Now time to check my answer by rereading https://www.alignmentforum.org/posts/vwt3wKXWaCvqZyF74/mechanistic-anomaly-detection-and-elk
Clarifying the relationship between mechanistic anomaly detection (MAD), measurement tampering detection (MTD), weak to strong generalization (W2SG), weak to strong learning (W2SL), and eliciting latent knowledge (ELK). (Nothing new or interesting here, I just often loose track of these relationships in my head)
eliciting latent knowledge is an approach to scalable oversight which hopes to use the latent knowledge of a model as a supervision signal or oracle.
weak to strong learning is an experimental setup for evaluating scalable oversight protocols, and is a class of sandwiching experiments
weak to strong generalization is a class of approaches to ELK which relies on generalizing a "weak" supervision signal to more difficult domains using the inductive biases and internal structure of the strong model.
measurement tampering detection is a class of weak to strong generalization problems, where the "weak" supervision consists of multiple measurements which are sufficient for supervision in the absence of "tampering" (where tampering is not yet formally defined)
mechanistic anomaly detection is an approach to ELK, where examples are flagged as anomalous if they cause the model to do things for "different reasons" then on a trusted dataset, where "different reasons" are defined w.r.t internal model cognition and structure.
mechanistic anomaly detection methods that work for ELK should also probably work for other problems (such as backdoor detection and adversarial example detection)
so when developing benchmarks for mechanistic anomaly detection, we both want to test methods against methods in standard machine learning security problems (adversarial examples and trojans) that have similar structure to scalable oversight problems, against other elk approaches (e.g.
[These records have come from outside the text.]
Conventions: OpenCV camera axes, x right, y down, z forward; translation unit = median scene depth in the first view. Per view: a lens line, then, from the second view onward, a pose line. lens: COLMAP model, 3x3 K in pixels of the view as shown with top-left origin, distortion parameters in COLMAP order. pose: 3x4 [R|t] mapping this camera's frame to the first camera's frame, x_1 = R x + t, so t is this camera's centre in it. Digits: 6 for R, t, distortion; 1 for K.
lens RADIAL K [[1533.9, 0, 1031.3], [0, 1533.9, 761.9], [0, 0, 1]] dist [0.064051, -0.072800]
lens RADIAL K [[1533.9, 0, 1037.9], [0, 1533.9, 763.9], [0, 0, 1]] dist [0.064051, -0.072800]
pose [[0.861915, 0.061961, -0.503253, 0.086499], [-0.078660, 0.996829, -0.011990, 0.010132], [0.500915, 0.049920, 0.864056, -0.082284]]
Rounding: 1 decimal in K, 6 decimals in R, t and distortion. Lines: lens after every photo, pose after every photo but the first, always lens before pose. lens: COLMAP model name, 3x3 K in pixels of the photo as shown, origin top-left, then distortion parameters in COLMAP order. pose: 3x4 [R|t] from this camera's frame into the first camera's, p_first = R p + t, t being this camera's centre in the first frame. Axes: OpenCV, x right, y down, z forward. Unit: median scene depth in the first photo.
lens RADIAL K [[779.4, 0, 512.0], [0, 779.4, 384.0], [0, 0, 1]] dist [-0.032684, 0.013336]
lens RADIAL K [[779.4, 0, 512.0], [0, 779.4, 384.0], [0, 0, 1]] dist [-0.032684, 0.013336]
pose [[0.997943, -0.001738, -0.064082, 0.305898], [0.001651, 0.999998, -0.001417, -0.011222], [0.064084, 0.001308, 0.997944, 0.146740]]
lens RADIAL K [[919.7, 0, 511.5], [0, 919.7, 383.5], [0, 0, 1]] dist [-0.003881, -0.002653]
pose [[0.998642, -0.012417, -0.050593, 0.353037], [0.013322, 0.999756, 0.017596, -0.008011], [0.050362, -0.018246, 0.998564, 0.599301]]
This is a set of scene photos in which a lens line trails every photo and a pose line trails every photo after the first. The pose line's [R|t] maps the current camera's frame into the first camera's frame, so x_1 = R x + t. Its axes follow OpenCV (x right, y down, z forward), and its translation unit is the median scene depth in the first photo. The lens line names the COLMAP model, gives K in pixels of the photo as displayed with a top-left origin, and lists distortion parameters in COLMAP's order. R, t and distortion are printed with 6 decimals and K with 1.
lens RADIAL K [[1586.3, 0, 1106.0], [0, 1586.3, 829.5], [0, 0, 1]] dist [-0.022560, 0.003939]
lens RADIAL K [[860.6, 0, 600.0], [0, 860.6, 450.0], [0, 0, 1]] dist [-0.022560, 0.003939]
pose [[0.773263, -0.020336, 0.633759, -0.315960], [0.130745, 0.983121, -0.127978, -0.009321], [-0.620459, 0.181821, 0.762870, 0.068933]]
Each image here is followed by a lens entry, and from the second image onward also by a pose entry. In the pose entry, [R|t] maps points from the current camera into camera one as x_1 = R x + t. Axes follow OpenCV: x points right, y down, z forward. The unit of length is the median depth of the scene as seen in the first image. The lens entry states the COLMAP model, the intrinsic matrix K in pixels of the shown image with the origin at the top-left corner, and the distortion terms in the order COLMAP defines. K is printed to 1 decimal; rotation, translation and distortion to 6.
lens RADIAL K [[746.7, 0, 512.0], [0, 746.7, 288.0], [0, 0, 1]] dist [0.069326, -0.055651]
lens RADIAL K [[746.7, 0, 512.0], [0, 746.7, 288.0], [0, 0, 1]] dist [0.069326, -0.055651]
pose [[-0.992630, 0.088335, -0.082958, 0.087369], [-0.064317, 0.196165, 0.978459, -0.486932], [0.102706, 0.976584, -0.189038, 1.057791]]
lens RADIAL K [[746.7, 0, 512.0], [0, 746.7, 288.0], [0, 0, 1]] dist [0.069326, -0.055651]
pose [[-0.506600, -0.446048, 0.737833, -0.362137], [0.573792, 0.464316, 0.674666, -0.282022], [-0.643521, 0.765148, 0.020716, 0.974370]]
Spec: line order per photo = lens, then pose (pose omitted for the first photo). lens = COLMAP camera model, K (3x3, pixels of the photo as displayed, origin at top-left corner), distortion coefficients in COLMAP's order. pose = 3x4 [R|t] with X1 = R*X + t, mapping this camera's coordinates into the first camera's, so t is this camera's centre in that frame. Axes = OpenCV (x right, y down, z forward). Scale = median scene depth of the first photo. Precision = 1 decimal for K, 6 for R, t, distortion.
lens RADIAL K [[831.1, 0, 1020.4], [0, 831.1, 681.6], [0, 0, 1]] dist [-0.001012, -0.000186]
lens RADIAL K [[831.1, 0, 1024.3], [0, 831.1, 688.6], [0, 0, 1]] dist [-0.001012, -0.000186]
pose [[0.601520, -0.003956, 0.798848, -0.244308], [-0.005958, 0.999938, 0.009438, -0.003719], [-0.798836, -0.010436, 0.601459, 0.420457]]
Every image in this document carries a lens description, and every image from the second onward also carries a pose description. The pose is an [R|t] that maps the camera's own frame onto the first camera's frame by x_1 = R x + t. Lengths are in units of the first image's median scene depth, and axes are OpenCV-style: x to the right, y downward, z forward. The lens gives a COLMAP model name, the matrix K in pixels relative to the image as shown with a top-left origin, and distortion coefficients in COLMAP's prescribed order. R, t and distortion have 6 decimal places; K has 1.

CCS), and against other scalable oversight approaches (e.g. debate)
I'm curious if Redwood would be willing to share a kind of "after action report" for why they stopped working on ELK/heuristic argument inspired stuff (e.g Causal Scrubbing, Patch Patching, Generalized Wick Decompositions, Measurement Tampering)
My impression it is some mix of:
a. Control seems great
b. Heuristic arguments is a bad bet (for some of the reasons mech interp is a bad bet)
c. ARC has it covered
But the weighting is pretty important here. If its
a. more people should be working on heuristic argument inspired stuff.
b. less people should be working on heuristic argument inspired stuff (i.e. ARC employees should quit, or at least people shouldn't take jobs at ARC)
c. people should try to work at ARC if they're interested, but its going to be difficult to make progress, especially for e.g. a typical ML PhD student interested in safety.
Ultimately people should come to their own conclusions, but Redwood's considerations would be pretty valuable information.